James Taylor talks about being signed to the Beatles' record label

Billboard advertising James Taylor's first LP for the Beatles Apple Records label
In a new interview, James Taylor tells People magazine about going to London at age 19 in 1967 and being signed by The Beatles' fledgling Apple Records label:
“Success was getting a record contract,” Taylor explains. “In those days that’s how you got on the radio, that’s how you got an audience, and that’s how you got a career.” He was aiming high. The Beatles had recently launched their own record label, Apple, and were actively seeking new talent to develop. Their offices had been inundated following an open call for submissions, but Taylor had an insider connection — albeit a circuitous one.

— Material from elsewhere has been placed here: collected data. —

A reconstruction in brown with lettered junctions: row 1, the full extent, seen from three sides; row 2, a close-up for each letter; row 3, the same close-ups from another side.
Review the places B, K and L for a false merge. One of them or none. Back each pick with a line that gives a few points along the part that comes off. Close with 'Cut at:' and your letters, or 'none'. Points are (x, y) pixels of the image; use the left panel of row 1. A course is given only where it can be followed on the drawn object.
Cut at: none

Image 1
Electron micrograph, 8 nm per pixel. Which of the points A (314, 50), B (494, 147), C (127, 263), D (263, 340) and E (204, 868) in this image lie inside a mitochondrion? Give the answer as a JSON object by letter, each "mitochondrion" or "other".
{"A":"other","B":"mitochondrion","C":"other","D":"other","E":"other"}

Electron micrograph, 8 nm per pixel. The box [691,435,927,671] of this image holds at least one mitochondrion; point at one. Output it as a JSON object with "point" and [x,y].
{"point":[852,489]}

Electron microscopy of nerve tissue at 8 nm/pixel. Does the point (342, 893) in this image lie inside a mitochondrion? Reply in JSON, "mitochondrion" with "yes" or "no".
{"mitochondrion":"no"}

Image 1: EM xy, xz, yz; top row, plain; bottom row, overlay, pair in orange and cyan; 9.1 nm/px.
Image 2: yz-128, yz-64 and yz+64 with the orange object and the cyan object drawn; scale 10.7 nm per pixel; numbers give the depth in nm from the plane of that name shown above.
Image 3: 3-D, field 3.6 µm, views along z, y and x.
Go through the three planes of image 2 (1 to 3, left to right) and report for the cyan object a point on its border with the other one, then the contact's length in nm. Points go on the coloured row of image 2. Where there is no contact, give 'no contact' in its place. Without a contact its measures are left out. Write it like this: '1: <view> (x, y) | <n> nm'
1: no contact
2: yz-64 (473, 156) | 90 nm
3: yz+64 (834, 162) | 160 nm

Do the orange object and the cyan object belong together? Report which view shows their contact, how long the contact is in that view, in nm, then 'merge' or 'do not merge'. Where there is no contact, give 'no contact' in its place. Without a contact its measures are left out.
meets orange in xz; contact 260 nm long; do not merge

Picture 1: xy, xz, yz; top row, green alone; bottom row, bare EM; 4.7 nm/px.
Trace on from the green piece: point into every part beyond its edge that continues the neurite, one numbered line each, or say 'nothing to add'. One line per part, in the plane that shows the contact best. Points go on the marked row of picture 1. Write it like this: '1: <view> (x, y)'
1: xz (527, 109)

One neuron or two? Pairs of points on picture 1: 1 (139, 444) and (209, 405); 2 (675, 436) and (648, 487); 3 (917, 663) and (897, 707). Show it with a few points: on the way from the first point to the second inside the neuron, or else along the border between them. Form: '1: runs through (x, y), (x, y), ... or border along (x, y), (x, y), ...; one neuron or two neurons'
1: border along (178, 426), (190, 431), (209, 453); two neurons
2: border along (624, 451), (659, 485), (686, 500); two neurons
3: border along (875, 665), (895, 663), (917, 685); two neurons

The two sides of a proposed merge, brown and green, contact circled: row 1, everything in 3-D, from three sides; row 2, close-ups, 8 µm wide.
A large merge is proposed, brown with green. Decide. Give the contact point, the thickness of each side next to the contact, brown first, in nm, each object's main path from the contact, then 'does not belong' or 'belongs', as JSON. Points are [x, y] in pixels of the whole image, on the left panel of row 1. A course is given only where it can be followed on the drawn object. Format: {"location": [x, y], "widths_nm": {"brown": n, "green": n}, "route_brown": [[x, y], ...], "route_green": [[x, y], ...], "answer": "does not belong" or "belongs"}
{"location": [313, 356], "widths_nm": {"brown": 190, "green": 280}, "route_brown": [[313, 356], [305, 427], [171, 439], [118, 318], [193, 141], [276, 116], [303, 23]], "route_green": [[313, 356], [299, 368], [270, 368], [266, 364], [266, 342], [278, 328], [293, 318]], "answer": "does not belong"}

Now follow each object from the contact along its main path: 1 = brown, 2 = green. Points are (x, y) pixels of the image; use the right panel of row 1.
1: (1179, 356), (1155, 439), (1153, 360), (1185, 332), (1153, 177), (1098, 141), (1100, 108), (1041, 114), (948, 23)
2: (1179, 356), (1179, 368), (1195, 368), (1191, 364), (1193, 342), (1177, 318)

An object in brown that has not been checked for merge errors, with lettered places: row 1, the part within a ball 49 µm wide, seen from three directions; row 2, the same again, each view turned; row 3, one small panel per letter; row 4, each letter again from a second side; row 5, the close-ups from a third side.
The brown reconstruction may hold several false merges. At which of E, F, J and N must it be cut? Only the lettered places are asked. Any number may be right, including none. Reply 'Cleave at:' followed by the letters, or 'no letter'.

His childhood friend and former Flying Machine bandmate Danny “Kootch” Kortchmar had been in a band called the King Bees, which had accompanied the British pop duo Peter & Gordon on tour several years prior. The “Peter” in question was Peter Asher, brother of Paul McCartney’s girlfriend, actress Jane Asher. McCartney was particularly close to his almost-brother-in-law. During the years he’d lived in the Asher family townhouse on Wimpole Street, they slept literally across the hall from one another, and frequently socialized in the London’s intellectual circles. McCartney had penned several of Peter & Gordon’s early hits, and when the group split in 1967, he tapped Asher to head up A&R at their fledgling label.
“I called Kootch up and said, ‘Do you still have a number for Peter Asher?’” Taylor recalls. “And he said, ‘I don’t know if it’s any good but this is the number that I’ve got.’ I called it up, Peter answered, and I said, ‘I’m a friend of Danny’s, a songwriter from North Carolina. I’ve got a demo. Could you take a listen to it?’” Asher liked what he heard and invited Taylor to Apple’s Central London offices. “He said, ‘You can play for whatever Beatle is in the building at the time.’ And that’s what happened.”
“I sat down and played my song, ‘Something in the Way She Moves,’ for Paul and George [Harrison]. They went out of the room and Peter said, ‘What do you think?’ Paul said, ‘Hmm. Sounds good.’ And Peter said, “Well, do you want to make a record with him?” And Paul said, “Yeah sure.’ And that was it.”